Collection Management for IDEAL
The collection management portion of the information retrieval system has three major tasks. The first task is to perform incremental update of the new data flow from the tweet MySQL database to HDFS and then to HBase. Secondly, for the raw tweets coming into HBase, we are supposed to clean them. Duplicated URLs should be discarded. Also important is to conduct noise reduction. Finally, for the cleaned tweets and webpages, we should do Named Entity Recognition (NER), from which we extract out the information like person, organization, and location names.
First, based on existing data flow from the tweet MySQL database to HBase in the IDEAL system, we developed a Sqoop script to import new tweets from MySQL to HDFS. Then another Pig script is run to transfer them into HBase. Afterwards, for raw tweets in HBase, we run a noise reduction module to remove non-ASCII characters, extract hashtags, mentions and URLs from tweet text.

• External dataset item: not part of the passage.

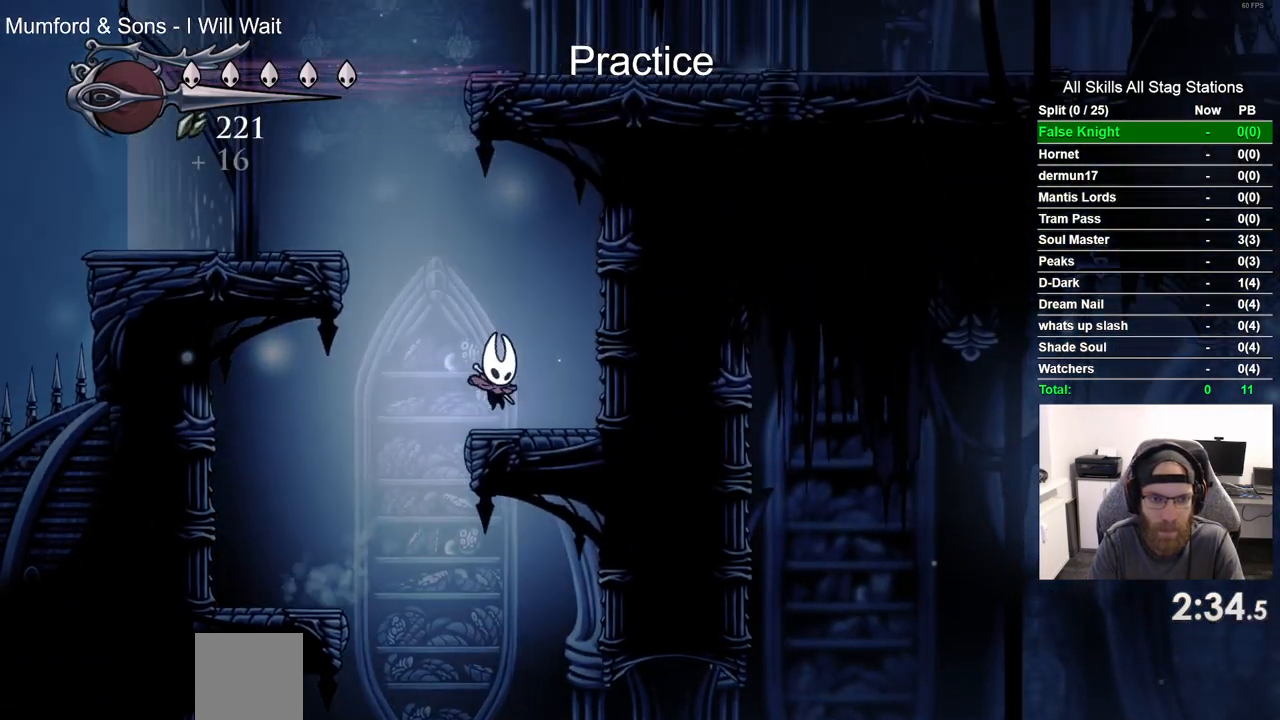
{"buttons": [], "left_stick": "center", "right_stick": "center", "events": [[17, "CROSS", "down"], [367, "CROSS", "up"], [500, "DPAD_LEFT", "up"]]}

Similar procedures were also performed for raw webpage records provided by the GRAs for this project. All the cleaned data for the 6 small collections have been uploaded into HBase with pre-defined schemas documented in this report. Then all the other teams like classification and clustering can consume our cleaned data.
Besides what has been done so far, it is desirable to do NER, which tries to extract structured information such as person, organization and location from unstructured text. But due to time limitations, this must be relegated to future work. Also needed is automating the webpage crawling and cleaning processes, which are essential after incremental update. That would expand URLs extracted from tweets in HBase first, and then crawl the corresponding webpages after invalid URL removal. Finally, extracted useful information in webpages would be stored into HBase.